The contortions continue when the Sewell Report turns its attention to crime. After inexplicably noting that ‘the majority of people in the country do not commit crime’, the report almost reaches a coherent conclusion, quoting 2017’s Lammy Report, which found that many of the reasons for the overrepresentation of ethnic minorities ‘lie outside the criminal justice system’, for instance, being due to the likelihood of those from a Black background specifically being ‘more… likely to live in poverty… to grow up in a lone parent family… to be permanently excluded from school…’.

From here, the natural conclusion is that those from Black backgrounds face particular disadvantages here because of their race. Indeed, little shows this more than the overwhelming figures on stop and search, which show that Black people are nine times more likely to be stopped and searched than are white people, but are very unlikely to be arrested, with fewer than one in five stops of Black people resulting in an arrest. In contrast, while white people are rarely stopped and searched, they are more likely than not to be arrested after the search. These figures alone reveal that police officers, whether in London or elsewhere, are over searching Black people and under searching white people, yet the Sewell Report refuses to conclude that this is because of institutional racism among the UK’s police forces, intentional or otherwise.
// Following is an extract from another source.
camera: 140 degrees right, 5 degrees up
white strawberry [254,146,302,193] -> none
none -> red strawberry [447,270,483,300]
And when it comes to immigration and the Home Office, the Report has almost nothing to say. Despite the Home Office continuing to put up banner headlines scapegoating immigrants and asylum seekers, and still confining refugees in barracks deemed unfit for human habitation, there is no consideration of how this system of governance might drive racism in Britain. The fact that Theresa May’s Home Office actively sought to make Britain an unsafe place for ethnic minority people to live in with her ‘hostile environment’ policy is seemingly irrelevant, as is the fact that for much of the past decade, the Home Office has been unlawfully deporting the Windrush generation – British citizens – back to the Caribbean.
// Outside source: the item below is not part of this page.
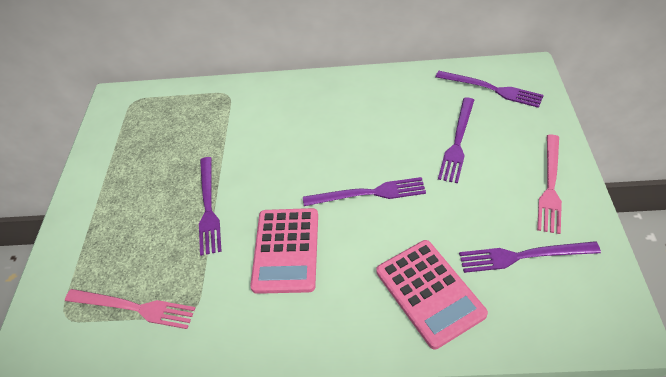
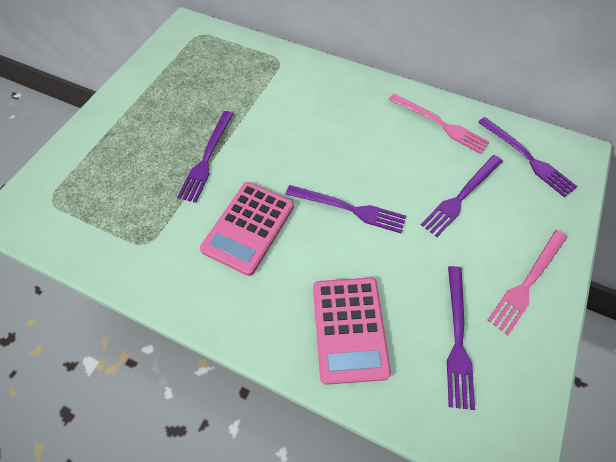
camera: 20 degrees right, 10 degrees up
pink fork [65,289,196,329] -> pink fork moved to [389,93,490,154]
purple fork [459,241,601,273] -> purple fork turned 105 degrees counterclockwise [447,266,475,410]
Rather than meaningfully engage with the lived experience of ethnic minorities in the UK, a panel appointed for their scepticism about institutional racism have produced a report sceptical about institutional racism. They are not wrong to point to the struggles of other communities, particularly the white working class, but they are wrong to do so in a way that pits the white working class against ethnic minority people. Sparking such a struggle may help the electoral ambitions of Boris Johnson’s government, which needs white resentment if it is to survive in office, but it does nothing to help ethnic minorities living in Britain. As a report addressing racial inequality today, it’s painfully unfit for purpose. As propaganda for the government, it has exceeded expectations.